> Texte de l'exercice
......

Dans la réalité virtuelle, il y a deux mots-clés : « immersion », parce que je me sens présent dedans. Et « interaction », parce que je fais quelque chose, et mes actions ont un effet immédiat. On peut opposer ça au cinéma, où, même si on est immergé dans le monde imaginaire du film, on ne peut pas agir sur ce qui se déroule à l’écran.

Il y a un métavers ou des métavers ?

Il existe déjà plusieurs métavers. Aujourd’hui, les mondes virtuels les plus répandus sont ceux des jeux vidéo. Le jeu vidéo Minecraft est une sorte de métavers : on interagit avec les autres, nos actions ont des effets, et on peut y jouer devant un écran ou en réalité virtuelle. Et enfin, il y a une dimension liée à la monétisation. Dans Minecraft, il y a potentiellement plusieurs univers virtuels, en fonction du niveau des joueurs, de leur volonté d’être ensemble ou les uns contre les autres…

Quelle est la vision du métavers portée par Meta, l’entreprise américaine de Mark Zuckerberg, le fondateur de Facebook ?

La vision Facebook du métavers est à la fois plus large et plus restrictive. Elle est plus large parce que, a priori, elle concerne toutes les actions de la vie quotidienne. Et pas des applications dédiées, comme on pourrait avoir en chirurgie, en simulation de vol, ou en conception de sous-marins nucléaires. Donc, potentiellement, Facebook s’adresse à l’ensemble de la planète. Cette vision est aussi plus restrictive, puisqu’on parle d’immersion grâce à un casque que chacun aurait chez lui. Or, dans la réalité virtuelle on peut avoir des mécanismes d’immersion collective. La grosse nouveauté, que l’on a très peu dans les mondes virtuels aujourd’hui, c’est la monétisation. Facebook est là pour gagner de l’argent avec le métavers. Ce qui est légitime, car Facebook est une entreprise commerciale.

« Au début, il y aura probablement beaucoup de métavers. Puis, au bout d’un moment, les gros mangeront les petits, ou les meilleurs avaleront les moins bons. À un moment donné, il y aura un phénomène de concentration »

Ces différends métavers peuvent être interconnectés les uns aux autres ?

On peut imaginer que les différents métavers soient interconnectés. Mais, pour l’instant, ce n’est pas le cas. À ce jour, il n’existe pas de standard d’interaction défini. Des acteurs de poids, comme Microsoft ou Facebook, peuvent imposer des choix qui ne sont pas standards, mais qui, de fait, deviennent le standard. Au début, il y aura probablement beaucoup de métavers. Puis, au bout d’un moment, les gros mangeront les petits, ou les meilleurs avaleront les moins bons. À un moment donné, il y aura un phénomène de concentration.

Quelle est la différence entre la réalité virtuelle du métavers et la réalité augmentée ?

La théorie de Stanley Milgram (1933-1984) dit qu’entre la réalité purement réelle et la réalité totalement synthétique de la réalité virtuelle, il y a un continuum. Dans ce continuum, on trouve la réalité augmentée, où on mélange du réel et du virtuel. C’est, par exemple, quand on regarde un match de football à la télévision, et que l’on ajoute à l’écran la ligne de hors-jeu, la vitesse du ballon, le score… Bref, des informations de synthèse. On peut faire la même chose dans la rue. On voit la réalité dans laquelle nous sommes, et des informations de synthèse viennent s’ajouter à cette réalité. La réalité augmentée, c’est ça.

......

> Entrées fournies
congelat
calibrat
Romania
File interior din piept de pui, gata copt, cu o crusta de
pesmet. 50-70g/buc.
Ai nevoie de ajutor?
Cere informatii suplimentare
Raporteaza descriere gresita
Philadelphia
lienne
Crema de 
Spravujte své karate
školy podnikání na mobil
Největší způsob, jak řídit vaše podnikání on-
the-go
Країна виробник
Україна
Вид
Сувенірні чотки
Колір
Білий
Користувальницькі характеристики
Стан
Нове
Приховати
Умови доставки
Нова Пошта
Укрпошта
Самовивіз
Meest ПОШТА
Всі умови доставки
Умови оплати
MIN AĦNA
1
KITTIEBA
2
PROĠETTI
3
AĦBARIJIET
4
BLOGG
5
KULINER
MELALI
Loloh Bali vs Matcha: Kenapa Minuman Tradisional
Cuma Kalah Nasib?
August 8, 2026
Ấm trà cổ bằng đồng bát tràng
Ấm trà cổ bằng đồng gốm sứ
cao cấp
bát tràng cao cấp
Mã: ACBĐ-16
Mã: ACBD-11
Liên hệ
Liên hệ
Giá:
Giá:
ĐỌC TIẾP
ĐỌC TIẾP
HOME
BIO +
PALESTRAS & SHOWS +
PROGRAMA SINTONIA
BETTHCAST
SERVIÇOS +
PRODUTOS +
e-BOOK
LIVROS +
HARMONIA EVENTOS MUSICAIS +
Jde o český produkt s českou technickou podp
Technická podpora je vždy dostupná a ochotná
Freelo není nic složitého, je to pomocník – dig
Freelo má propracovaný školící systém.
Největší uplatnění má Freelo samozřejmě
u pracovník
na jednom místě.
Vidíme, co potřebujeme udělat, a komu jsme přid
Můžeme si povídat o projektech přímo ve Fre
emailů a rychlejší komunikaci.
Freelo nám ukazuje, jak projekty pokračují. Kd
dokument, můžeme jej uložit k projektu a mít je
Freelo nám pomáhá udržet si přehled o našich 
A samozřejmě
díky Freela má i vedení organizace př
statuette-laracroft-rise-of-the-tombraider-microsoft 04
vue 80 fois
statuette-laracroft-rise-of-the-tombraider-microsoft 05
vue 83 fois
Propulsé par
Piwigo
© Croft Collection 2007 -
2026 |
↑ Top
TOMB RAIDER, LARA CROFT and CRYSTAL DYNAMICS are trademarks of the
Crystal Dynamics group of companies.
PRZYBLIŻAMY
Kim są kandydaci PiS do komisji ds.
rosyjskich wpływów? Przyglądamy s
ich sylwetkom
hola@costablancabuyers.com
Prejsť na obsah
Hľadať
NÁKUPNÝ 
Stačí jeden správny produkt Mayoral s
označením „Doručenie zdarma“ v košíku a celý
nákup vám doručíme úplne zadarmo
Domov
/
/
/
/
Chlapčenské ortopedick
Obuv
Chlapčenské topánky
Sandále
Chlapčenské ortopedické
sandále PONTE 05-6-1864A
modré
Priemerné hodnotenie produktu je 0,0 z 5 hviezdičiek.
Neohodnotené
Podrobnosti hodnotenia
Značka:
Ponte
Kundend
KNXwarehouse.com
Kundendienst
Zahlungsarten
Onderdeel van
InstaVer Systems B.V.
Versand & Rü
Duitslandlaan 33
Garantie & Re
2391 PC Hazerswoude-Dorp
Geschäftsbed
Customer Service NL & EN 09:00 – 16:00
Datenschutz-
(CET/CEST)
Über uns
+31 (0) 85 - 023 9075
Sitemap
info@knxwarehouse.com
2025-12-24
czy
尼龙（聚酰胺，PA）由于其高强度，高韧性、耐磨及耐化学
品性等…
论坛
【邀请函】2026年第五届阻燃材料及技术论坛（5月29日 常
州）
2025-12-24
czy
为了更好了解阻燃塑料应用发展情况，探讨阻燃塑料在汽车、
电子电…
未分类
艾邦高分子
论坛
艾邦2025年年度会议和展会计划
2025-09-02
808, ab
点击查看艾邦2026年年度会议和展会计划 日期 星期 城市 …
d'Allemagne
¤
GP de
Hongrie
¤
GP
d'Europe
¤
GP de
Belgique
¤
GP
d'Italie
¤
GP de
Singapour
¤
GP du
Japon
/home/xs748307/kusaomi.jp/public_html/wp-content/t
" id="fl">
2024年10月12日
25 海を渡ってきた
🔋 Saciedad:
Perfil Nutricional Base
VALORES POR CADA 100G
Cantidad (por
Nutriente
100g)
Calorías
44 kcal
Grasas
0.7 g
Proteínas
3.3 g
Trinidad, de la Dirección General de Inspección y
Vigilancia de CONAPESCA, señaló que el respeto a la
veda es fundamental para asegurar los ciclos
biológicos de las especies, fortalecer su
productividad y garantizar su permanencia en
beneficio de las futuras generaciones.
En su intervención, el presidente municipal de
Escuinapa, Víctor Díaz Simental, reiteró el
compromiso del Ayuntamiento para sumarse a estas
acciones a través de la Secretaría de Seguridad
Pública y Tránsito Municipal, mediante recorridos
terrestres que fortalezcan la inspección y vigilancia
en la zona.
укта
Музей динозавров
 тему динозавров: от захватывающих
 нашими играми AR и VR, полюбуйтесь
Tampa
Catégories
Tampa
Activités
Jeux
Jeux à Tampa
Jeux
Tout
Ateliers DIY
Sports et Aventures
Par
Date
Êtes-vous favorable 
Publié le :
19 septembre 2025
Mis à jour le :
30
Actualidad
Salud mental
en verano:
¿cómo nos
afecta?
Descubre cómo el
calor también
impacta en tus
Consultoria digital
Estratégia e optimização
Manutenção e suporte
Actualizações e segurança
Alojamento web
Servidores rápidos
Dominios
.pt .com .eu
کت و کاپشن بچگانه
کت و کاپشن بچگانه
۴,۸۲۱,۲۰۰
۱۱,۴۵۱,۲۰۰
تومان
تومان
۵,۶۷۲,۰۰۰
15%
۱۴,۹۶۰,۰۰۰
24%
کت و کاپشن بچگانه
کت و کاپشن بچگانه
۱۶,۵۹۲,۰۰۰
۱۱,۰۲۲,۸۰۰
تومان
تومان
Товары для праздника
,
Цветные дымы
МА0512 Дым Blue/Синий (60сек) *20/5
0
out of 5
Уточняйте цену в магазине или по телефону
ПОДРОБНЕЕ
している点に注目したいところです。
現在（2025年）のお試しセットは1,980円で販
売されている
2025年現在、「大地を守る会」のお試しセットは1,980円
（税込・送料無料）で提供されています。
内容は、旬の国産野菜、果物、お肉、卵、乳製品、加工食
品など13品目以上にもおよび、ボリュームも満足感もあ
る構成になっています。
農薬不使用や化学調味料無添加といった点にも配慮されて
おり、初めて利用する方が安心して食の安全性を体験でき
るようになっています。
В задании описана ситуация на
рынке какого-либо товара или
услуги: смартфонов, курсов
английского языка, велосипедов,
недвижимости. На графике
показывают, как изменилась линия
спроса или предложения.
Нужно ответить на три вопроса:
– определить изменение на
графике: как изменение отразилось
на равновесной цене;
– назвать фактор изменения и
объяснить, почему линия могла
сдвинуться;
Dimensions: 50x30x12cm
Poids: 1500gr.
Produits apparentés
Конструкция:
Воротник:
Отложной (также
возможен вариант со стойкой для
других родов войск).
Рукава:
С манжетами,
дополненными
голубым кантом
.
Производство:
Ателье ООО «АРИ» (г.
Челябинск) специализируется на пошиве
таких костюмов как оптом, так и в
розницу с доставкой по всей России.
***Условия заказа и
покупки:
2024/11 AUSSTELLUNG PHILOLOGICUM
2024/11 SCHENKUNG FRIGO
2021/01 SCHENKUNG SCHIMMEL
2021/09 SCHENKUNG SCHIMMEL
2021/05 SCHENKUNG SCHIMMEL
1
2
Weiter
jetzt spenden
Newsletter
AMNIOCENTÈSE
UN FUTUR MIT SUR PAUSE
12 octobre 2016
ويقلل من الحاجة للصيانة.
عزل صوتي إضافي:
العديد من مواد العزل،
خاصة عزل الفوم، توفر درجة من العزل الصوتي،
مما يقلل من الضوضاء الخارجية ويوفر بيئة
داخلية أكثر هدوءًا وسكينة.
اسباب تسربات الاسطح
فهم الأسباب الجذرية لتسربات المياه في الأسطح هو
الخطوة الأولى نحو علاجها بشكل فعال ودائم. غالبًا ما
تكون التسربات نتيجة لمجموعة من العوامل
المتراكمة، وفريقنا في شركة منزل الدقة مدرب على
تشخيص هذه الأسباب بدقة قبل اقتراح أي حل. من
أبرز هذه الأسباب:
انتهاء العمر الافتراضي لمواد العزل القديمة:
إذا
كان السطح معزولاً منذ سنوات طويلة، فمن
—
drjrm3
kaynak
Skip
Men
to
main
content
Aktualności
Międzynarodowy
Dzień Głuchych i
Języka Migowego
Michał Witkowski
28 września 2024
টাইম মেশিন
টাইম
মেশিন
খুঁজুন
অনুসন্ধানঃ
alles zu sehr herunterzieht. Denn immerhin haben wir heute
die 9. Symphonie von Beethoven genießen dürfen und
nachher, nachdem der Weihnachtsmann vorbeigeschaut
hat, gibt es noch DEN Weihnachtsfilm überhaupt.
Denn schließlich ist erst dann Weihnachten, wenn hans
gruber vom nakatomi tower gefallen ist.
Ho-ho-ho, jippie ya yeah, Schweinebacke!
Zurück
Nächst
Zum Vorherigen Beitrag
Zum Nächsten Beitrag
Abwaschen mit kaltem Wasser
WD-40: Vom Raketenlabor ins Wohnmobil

......

> Questions à traiter
a: D'après le texte sur le métavers, quels sont les deux mots-clés de la réalité virtuelle ?
b: Relevez mot pour mot, dans le texte sur le métavers, le passage qui commence par « On peut imaginer » et se termine par « phénomène de concentration. ».

> Réponses par question
a: « Immersion » et « interaction ».

b:
On peut imaginer que les différents métavers soient interconnectés. Mais, pour l’instant, ce n’est pas le cas. À ce jour, il n’existe pas de standard d’interaction défini. Des acteurs de poids, comme Microsoft ou Facebook, peuvent imposer des choix qui ne sont pas standards, mais qui, de fait, deviennent le standard. Au début, il y aura probablement beaucoup de métavers. Puis, au bout d’un moment, les gros mangeront les petits, ou les meilleurs avaleront les moins bons. À un moment donné, il y aura un phénomène de concentration.